I want to train a lgb model with custom metric : f1_score
with weighted
average.
I went through the advanced examples of lightgbm over here and found the implementation of custom binary error function. I implemented as similar function to return f1_score as shown below.
def f1_metric(preds, train_data):
labels = train_data.get_label()
return 'f1', f1_score(labels, preds, average='weighted'), True
I tried to train the model by passing feval
parameter as f1_metric
as shown below.
evals_results = {}
bst = lgb.train(params,
dtrain,
valid_sets= [dvalid],
valid_names=['valid'],
evals_result=evals_results,
num_boost_round=num_boost_round,
early_stopping_rounds=early_stopping_rounds,
verbose_eval=25,
feval=f1_metric)
Then I am getting ValueError: Found input variables with inconsistent numbers of samples:
The training set is being passed to the function rather than the validation set.
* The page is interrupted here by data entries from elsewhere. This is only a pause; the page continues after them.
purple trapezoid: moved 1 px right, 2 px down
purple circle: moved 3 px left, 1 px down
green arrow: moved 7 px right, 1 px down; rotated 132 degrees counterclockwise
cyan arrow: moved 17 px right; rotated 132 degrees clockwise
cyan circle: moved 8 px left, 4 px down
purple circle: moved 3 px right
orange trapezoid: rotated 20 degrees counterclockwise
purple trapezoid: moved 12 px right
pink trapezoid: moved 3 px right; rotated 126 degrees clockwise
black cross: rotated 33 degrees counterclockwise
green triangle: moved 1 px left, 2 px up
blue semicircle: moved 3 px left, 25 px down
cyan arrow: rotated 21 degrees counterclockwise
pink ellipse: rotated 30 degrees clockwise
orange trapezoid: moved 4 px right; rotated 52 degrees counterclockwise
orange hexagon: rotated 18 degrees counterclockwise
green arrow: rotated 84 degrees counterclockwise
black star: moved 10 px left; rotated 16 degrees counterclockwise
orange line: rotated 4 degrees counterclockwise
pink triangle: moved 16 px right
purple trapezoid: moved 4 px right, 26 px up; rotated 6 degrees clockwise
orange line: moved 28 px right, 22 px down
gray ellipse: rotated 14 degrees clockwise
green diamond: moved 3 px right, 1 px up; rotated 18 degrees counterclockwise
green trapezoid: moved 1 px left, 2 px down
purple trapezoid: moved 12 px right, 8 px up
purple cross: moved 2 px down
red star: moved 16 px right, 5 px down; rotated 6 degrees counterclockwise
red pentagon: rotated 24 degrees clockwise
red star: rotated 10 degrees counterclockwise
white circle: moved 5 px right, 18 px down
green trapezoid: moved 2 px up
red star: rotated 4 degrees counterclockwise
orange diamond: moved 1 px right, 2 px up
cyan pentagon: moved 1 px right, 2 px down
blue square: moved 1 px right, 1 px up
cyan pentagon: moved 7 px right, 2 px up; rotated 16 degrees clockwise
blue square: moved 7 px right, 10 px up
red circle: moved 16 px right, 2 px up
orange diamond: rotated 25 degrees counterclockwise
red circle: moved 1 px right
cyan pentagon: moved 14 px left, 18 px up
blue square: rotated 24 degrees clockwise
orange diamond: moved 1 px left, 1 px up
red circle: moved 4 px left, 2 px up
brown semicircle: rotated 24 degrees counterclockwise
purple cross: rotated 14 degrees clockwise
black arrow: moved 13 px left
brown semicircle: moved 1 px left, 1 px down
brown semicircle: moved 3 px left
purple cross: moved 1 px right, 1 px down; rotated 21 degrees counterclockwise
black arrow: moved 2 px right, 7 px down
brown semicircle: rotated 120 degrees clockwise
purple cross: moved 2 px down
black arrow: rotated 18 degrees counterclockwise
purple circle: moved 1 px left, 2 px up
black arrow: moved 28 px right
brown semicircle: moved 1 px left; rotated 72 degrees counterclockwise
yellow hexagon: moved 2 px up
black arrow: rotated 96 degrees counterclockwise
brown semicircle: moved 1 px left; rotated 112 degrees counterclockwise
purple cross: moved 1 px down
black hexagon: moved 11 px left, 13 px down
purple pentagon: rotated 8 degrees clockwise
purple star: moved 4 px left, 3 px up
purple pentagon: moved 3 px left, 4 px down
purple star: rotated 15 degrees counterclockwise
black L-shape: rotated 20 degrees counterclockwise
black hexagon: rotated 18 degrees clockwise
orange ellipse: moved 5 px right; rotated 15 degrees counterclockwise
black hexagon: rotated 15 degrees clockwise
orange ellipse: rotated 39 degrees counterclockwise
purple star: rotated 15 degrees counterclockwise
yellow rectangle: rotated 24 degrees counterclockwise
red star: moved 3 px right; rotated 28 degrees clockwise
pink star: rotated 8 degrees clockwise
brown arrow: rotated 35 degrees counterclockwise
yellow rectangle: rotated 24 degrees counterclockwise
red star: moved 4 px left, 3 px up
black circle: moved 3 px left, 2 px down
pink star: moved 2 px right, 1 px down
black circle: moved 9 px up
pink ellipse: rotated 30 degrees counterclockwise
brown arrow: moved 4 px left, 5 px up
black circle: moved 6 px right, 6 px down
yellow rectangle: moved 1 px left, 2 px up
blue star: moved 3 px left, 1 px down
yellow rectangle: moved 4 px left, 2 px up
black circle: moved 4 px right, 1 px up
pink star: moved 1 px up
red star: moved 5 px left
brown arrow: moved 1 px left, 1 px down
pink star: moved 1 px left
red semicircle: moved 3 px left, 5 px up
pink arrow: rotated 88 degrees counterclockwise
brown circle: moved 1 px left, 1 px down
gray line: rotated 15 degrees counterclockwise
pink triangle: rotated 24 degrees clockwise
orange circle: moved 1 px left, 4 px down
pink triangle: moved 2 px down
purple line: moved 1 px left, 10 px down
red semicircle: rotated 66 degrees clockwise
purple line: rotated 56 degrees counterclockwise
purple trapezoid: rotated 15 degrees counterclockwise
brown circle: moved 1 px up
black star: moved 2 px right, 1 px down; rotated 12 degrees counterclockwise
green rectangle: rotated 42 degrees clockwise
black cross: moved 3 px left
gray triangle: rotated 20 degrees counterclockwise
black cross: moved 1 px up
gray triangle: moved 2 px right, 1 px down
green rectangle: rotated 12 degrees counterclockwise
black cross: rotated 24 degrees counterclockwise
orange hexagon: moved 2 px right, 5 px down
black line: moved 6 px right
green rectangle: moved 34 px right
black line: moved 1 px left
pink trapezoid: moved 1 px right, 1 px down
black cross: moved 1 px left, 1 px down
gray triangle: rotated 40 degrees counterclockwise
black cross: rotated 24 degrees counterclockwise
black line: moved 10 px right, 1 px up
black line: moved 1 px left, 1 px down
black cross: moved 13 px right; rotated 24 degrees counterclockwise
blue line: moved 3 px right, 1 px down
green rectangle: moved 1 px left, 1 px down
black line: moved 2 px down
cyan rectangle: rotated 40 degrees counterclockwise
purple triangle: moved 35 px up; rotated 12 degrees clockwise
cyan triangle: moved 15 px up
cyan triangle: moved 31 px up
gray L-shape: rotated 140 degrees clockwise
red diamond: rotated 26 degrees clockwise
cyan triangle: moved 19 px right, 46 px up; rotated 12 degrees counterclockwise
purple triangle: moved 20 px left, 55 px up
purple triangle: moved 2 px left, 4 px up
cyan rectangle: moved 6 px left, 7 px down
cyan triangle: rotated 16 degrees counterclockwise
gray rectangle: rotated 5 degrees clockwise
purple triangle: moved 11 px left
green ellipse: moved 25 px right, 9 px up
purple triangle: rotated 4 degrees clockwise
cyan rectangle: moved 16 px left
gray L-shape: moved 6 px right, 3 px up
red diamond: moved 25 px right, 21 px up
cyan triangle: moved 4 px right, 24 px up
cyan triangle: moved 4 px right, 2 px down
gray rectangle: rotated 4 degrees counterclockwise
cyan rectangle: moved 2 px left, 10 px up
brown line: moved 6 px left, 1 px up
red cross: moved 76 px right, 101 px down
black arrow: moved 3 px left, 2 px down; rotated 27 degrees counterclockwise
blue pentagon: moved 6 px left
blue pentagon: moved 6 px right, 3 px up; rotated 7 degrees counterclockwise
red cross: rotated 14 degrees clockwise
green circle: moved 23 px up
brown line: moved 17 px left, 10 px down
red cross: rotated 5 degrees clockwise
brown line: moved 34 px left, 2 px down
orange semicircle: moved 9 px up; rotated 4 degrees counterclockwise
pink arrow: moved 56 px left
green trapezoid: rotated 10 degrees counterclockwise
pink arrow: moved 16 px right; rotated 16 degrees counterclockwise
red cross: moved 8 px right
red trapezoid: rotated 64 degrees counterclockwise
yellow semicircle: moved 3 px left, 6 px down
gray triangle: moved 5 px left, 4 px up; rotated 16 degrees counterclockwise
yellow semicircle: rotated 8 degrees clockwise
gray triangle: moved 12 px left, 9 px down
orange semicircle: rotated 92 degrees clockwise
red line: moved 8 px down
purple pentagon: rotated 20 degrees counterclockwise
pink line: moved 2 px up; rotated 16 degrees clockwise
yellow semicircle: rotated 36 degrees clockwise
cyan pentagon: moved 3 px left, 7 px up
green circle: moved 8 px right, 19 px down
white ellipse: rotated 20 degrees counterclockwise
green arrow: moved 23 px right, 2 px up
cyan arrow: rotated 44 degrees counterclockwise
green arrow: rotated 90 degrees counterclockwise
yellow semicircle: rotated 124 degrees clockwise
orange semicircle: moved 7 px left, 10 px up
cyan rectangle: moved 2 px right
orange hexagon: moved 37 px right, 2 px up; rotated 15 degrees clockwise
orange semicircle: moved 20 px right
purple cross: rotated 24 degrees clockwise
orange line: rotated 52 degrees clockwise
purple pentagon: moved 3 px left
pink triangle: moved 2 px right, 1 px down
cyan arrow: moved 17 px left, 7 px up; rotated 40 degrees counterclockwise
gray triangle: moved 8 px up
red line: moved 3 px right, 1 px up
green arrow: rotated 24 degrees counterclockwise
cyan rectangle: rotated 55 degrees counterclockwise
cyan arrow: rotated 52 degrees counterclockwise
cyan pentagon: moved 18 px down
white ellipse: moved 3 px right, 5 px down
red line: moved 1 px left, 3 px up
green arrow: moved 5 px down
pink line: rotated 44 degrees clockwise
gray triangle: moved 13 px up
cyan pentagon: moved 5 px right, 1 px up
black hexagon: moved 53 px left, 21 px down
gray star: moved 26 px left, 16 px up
How can I configure such that the validation set is passed and f1_score is returned?
The docs are a bit confusing. When describing the signature of the function that you pass to feval, they call its parameters preds and train_data, which is a bit misleading.
But the following seems to work:
from sklearn.metrics import f1_score
def lgb_f1_score(y_hat, data):
y_true = data.get_label()
y_hat = np.round(y_hat) # scikits f1 doesn't like probabilities
return 'f1', f1_score(y_true, y_hat), True
evals_result = {}
clf = lgb.train(param, train_data, valid_sets=[val_data, train_data], valid_names=['val', 'train'], feval=lgb_f1_score, evals_result=evals_result)
lgb.plot_metric(evals_result, metric='f1')
To use more than one custom metric, define one overall custom metrics function just like above, in which you calculate all metrics and return a list of tuples.
Edit: Fixed code, of course with F1 bigger is better should be set to True.